Si tratta di un’iniziativa in continua evoluzione, alla quale si aggiungeranno sempre più storie, pubblicate in diverse lingue. La campagna è promossa dall’Oim e dal Joint Council for the Welfare of Immigrants.
«Il collegamento con l’Oim ci ha consentito di aver accesso ad un ampio bacino di storie». Per chi sceglie di raccontarsi è stato pensato anche un incentivo: una locandina, un vero e proprio poster con la propria storia che si può stampare e portare con sé, perché «essere un migrante deve essere fonte di orgoglio, da qui l’idea di un poster da poter appendere, da mostrare». Le storie vengono verificate prima di essere pubblicate ma, specifica Florence Kim, «semplicemente per capire se siano attendibili, non abbiamo intenzione di fare politica, ma di raccontare la storia ed il sentimento legati alla migrazione».
L’obiettivo è quello di creare un museo digitale della migrazione e per alcune storie sono già online sia il formato audio che quello video. «Soprattutto, vorremmo che questa piattaforma non fosse solo un database ma un vero e proprio tool, utile ai migranti per comunicare con i paesi d’origine e per mostrarsi, auspicabilmente, come un modello positivo e replicabile, magari a livello economico».

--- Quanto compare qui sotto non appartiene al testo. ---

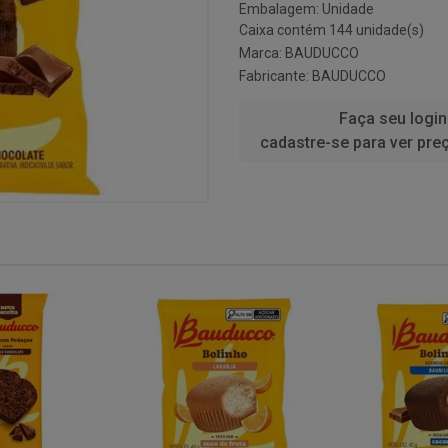
Embalagem: Unidade
Caixa contém 144 unidade(s)
Marca:
BAUDUCCO
Fabricante:
BAUDUCCO
Faça seu login
cadastre-se para ver pre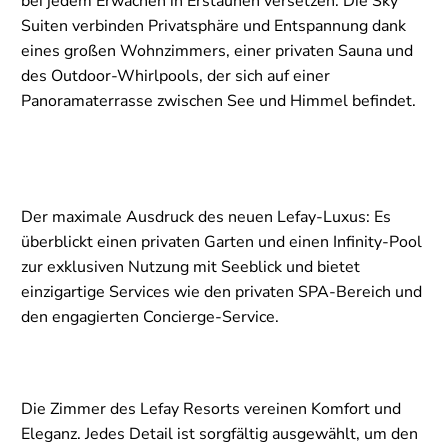
bei jedem Erwachen in Erstaunen versetzen: Die Sky
Suiten verbinden Privatsphäre und Entspannung dank
eines großen Wohnzimmers, einer privaten Sauna und
des Outdoor-Whirlpools, der sich auf einer
Panoramaterrasse zwischen See und Himmel befindet.
Der maximale Ausdruck des neuen Lefay-Luxus: Es
überblickt einen privaten Garten und einen Infinity-Pool
zur exklusiven Nutzung mit Seeblick und bietet
einzigartige Services wie den privaten SPA-Bereich und
den engagierten Concierge-Service.
Die Zimmer des Lefay Resorts vereinen Komfort und
Eleganz. Jedes Detail ist sorgfältig ausgewählt, um den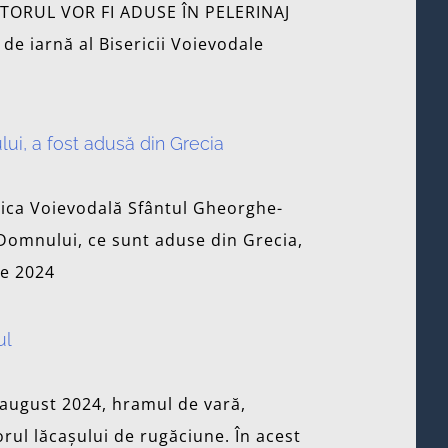
TORUL VOR FI ADUSE ÎN PELERINAJ
e iarnă al Bisericii Voievodale
ui, a fost adusă din Grecia
erica Voievodală Sfântul Gheorghe-
 Domnului, ce sunt aduse din Grecia,
ie 2024
ul
6 august 2024, hramul de vară,
rul lăcașului de rugăciune. În acest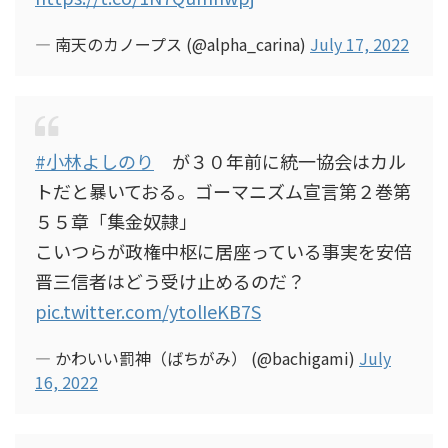
— 南天のカノープス (@alpha_carina)
July 17, 2022
#小林よしのり
が３０年前に統一協会はカル
トだと暴いておる。ゴーマニズム宣言第２巻第
５５章「集金奴隷」
こいつらが政権中枢に居座っている事実を安倍
晋三信者はどう受け止めるのだ？
pic.twitter.com/ytolIeKB7S
— かわいい罰神（ばちがみ） (@bachigami)
July
16, 2022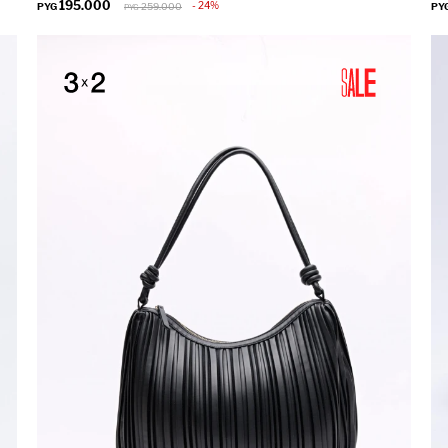
195.000
24
PYG
259.000
PY
PYG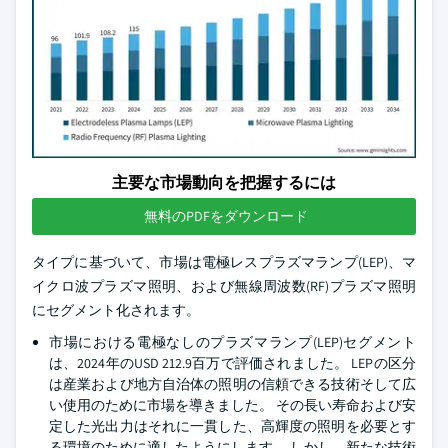
主要な市場動向を把握するには
無料のPDFをダウンロード
タイプに基づいて、市場は電極レスプラズマランプ(LEP)、マ
イクロ波プラズマ照明、および無線周波数(RF)プラズマ照明
にセグメント化されます。
市場における電極なしのプラズマランプ(LEP)セグメント
は、2024年のUSD 212.9百万で評価されました。 LEPの区分
は産業および地方自治体の照明の信頼できる技術そして広
い使用のために市場を導きました。 その長い寿命および安
定した光出力はそれに一貫した、高輝度の照明を必要とす
る環境のために適したようにします。 しかし、新たな技術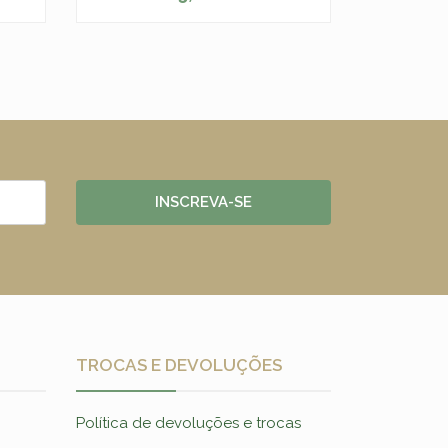
-
+
INSCREVA-SE
TROCAS E DEVOLUÇÕES
Política de devoluções e trocas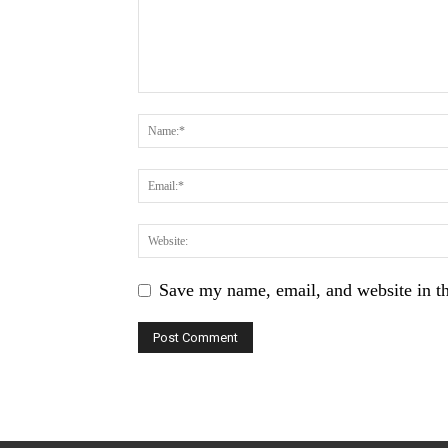
Save my name, email, and website in th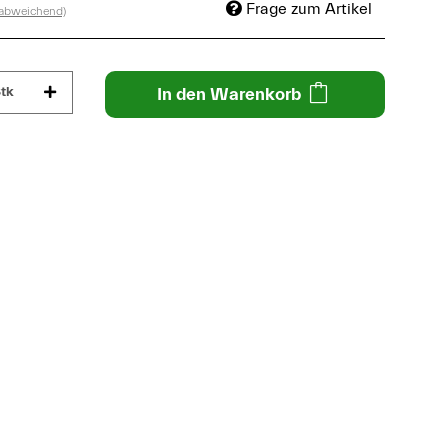
Frage zum Artikel
 abweichend)
tk
In den Warenkorb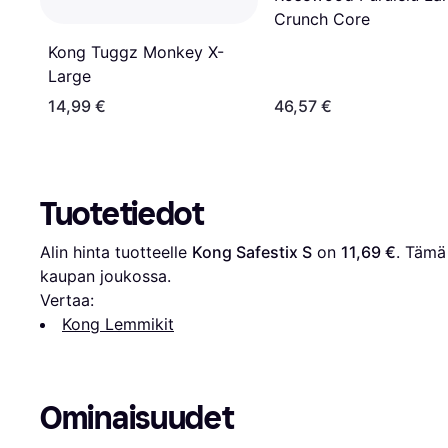
Crunch Core
Kong Tuggz Monkey X-
Large
14,99 €
46,57 €
Tuotetiedot
Alin hinta tuotteelle 
Kong Safestix S
 on 
11,69 €
. Tämä 
kaupan joukossa.
Vertaa:
Kong Lemmikit
Ominaisuudet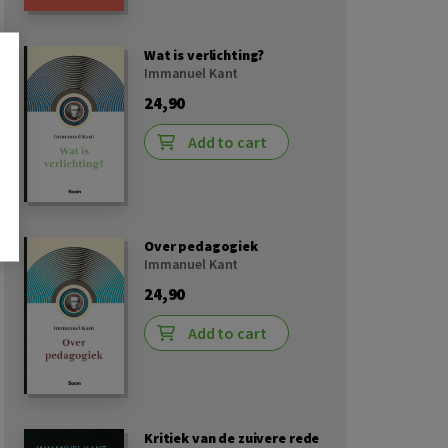
Wat is verlichting?
Immanuel Kant
24,90
Add to cart
Over pedagogiek
Immanuel Kant
24,90
Add to cart
Kritiek van de zuivere rede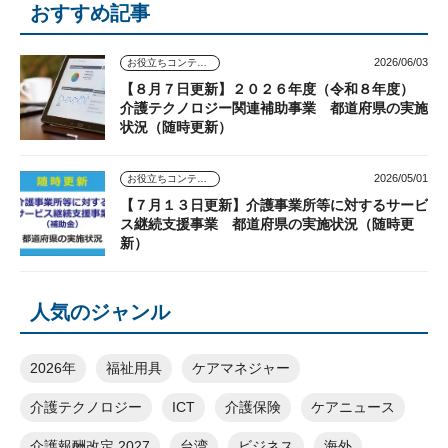
おすすめ記事
2026/06/03
お役立ちコンテンツ
【８月７日更新】２０２６年度（令和８年度）
介護テクノロジー関連補助事業 都道府県の実施
状況（随時更新）
2026/05/01
お役立ちコンテンツ
【７月１３日更新】介護事業所等に対するサービ
ス継続支援事業 都道府県の実施状況（随時更
新）
人気のジャンル
2026年
福祉用具
ケアマネジャー
介護テクノロジー
ICT
介護保険
ケアニュース
介護報酬改定 2027
台湾
ビジネス
海外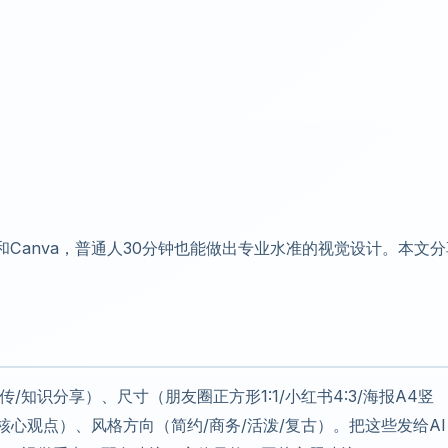
和Canva，普通人30分钟也能做出专业水准的视觉设计。本文分
知识分享）、尺寸（朋友圈正方形1:1/小红书4:3/海报A4竖
核心观点）、风格方向（简约/商务/活泼/复古）。把这些发给AI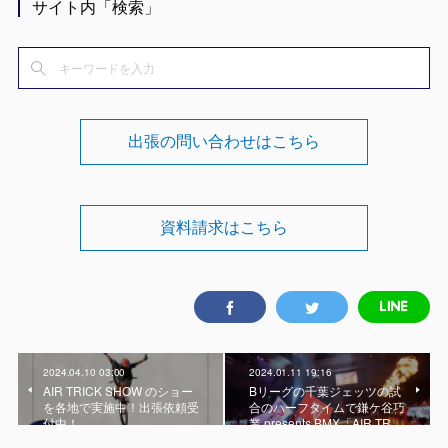
サイト内「検索」
出張の問い合わせはこちら
資料請求はこちら
2024.04.10 03:00
2024.01.11 19:16
AIR TRICK SHOW のショー
Bリーグの千葉ジェッツの試
を各地で実施中！出張依頼受
合のハーフタイムで鎌ケ谷巧
付中！
業 presents BMX「AIR TR…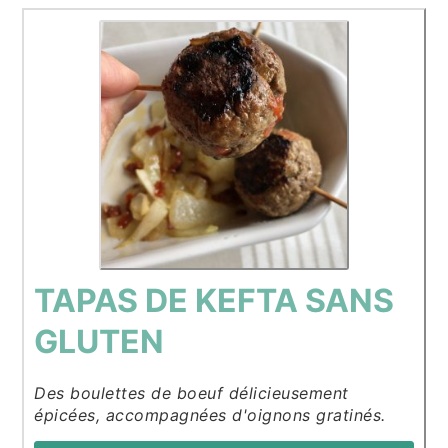
TAPAS DE KEFTA SANS
GLUTEN
Des boulettes de boeuf délicieusement
épicées, accompagnées d'oignons gratinés.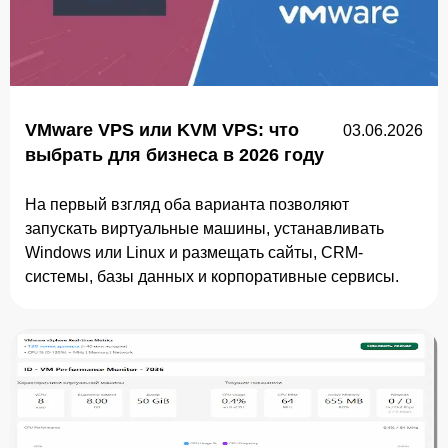
VMware VPS или KVM VPS: что
03.06.2026
выбрать для бизнеса в 2026 году
На первый взгляд оба варианта позволяют
запускать виртуальные машины, устанавливать
Windows или Linux и размещать сайты, CRM-
системы, базы данных и корпоративные сервисы.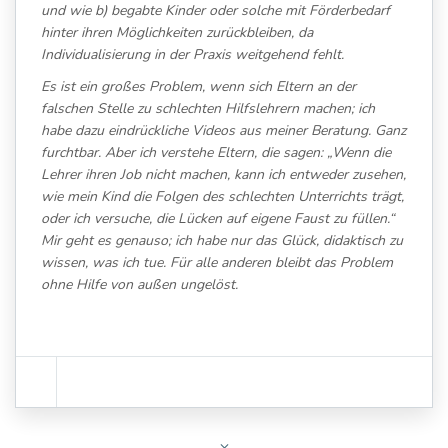
und wie b) begabte Kinder oder solche mit Förderbedarf
hinter ihren Möglichkeiten zurückbleiben, da
Individualisierung in der Praxis weitgehend fehlt.
Es ist ein großes Problem, wenn sich Eltern an der
falschen Stelle zu schlechten Hilfslehrern machen; ich
habe dazu eindrückliche Videos aus meiner Beratung. Ganz
furchtbar. Aber ich verstehe Eltern, die sagen: „Wenn die
Lehrer ihren Job nicht machen, kann ich entweder zusehen,
wie mein Kind die Folgen des schlechten Unterrichts trägt,
oder ich versuche, die Lücken auf eigene Faust zu füllen.“
Mir geht es genauso; ich habe nur das Glück, didaktisch zu
wissen, was ich tue. Für alle anderen bleibt das Problem
ohne Hilfe von außen ungelöst.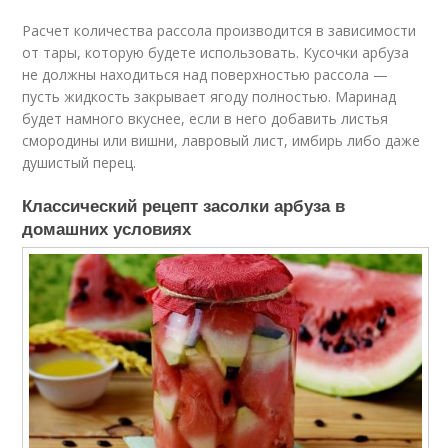
Расчет количества рассола производится в зависимости
от тары, которую будете использовать. Кусочки арбуза
не должны находиться над поверхностью рассола —
пусть жидкость закрывает ягоду полностью. Маринад
будет намного вкуснее, если в него добавить листья
смородины или вишни, лавровый лист, имбирь либо даже
душистый перец.
Классический рецепт засолки арбуза в
домашних условиях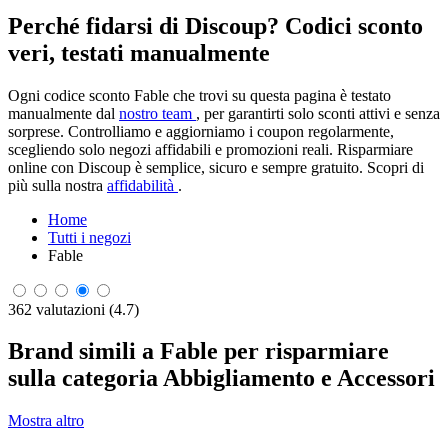
Perché fidarsi di Discoup? Codici sconto
veri, testati manualmente
Ogni codice sconto Fable che trovi su questa pagina è testato
manualmente dal
nostro team
, per garantirti solo sconti attivi e senza
sorprese. Controlliamo e aggiorniamo i coupon regolarmente,
scegliendo solo negozi affidabili e promozioni reali. Risparmiare
online con Discoup è semplice, sicuro e sempre gratuito. Scopri di
più sulla nostra
affidabilità
.
Home
Tutti i negozi
Fable
362 valutazioni (4.7)
Brand simili a Fable per risparmiare
sulla categoria Abbigliamento e Accessori
Mostra altro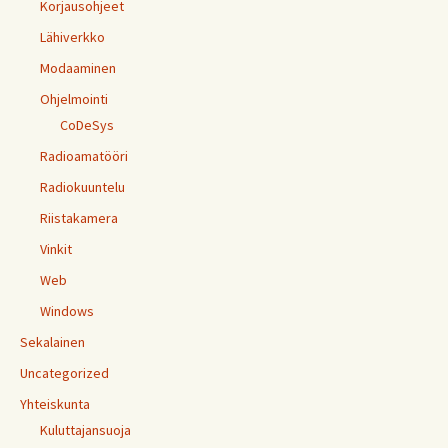
Korjausohjeet
Lähiverkko
Modaaminen
Ohjelmointi
CoDeSys
Radioamatööri
Radiokuuntelu
Riistakamera
Vinkit
Web
Windows
Sekalainen
Uncategorized
Yhteiskunta
Kuluttajansuoja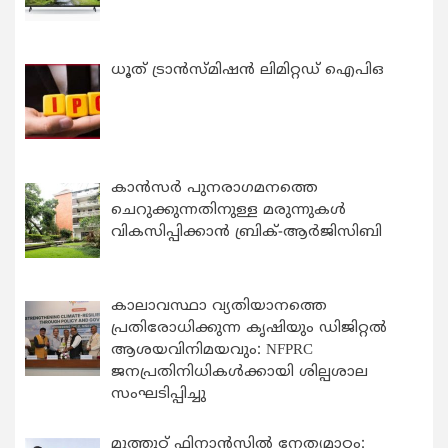
ധൂത് ട്രാൻസ്മിഷൻ ലിമിറ്റഡ് ഐപിഒ
കാന്‍സര്‍ പുനരാഗമനത്തെ
ചെറുക്കുന്നതിനുള്ള മരുന്നുകള്‍
വികസിപ്പിക്കാന്‍ ബ്രിക്-ആര്‍ജിസിബി
കാലാവസ്ഥാ വ്യതിയാനത്തെ
പ്രതിരോധിക്കുന്ന കൃഷിയും ഡിജിറ്റൽ
ആശയവിനിമയവും: NFPRC
ജനപ്രതിനിധികൾക്കായി ശില്പശാല
സംഘടിപ്പിച്ചു
മുത്തൂറ്റ് ഫിനാൻസിൽ നേതൃമാറ്റം: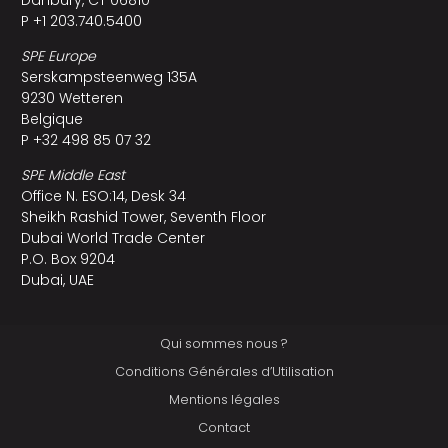
P +1 203.740.5400
SPE Europe
Serskampsteenweg 135A
9230 Wetteren
Belgique
P +32 498 85 07 32
SPE Middle East
Office N. ESO:14, Desk 34
Sheikh Rashid Tower, Seventh Floor
Dubai World Trade Center
P.O. Box 9204
Dubai, UAE
Qui sommes nous ?
Conditions Générales d’Utilisation
Mentions légales
Contact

“Chi sei?” è la domanda a cui i racconti rispondono. E la risposta inizia per tutti allo stesso modo: sono un migrante (“I am a migrant”, in inglese). Ma anche molto di più. Così si scoprono storie dalle molteplici sfaccettature, tutte diverse. Come quella di Chaker Khazaal, libanese, di origine palestinese e ora cittadino canadese: «i rifugiati sono persone ordinarie che vivono delle circostanze straordinarie; dandogli una chance eccelleranno e diventeranno, letteralmente, qualcuno […] Mi sento libero, mi sento normale». Perché normale è conoscersi, ancor prima di giudicarsi.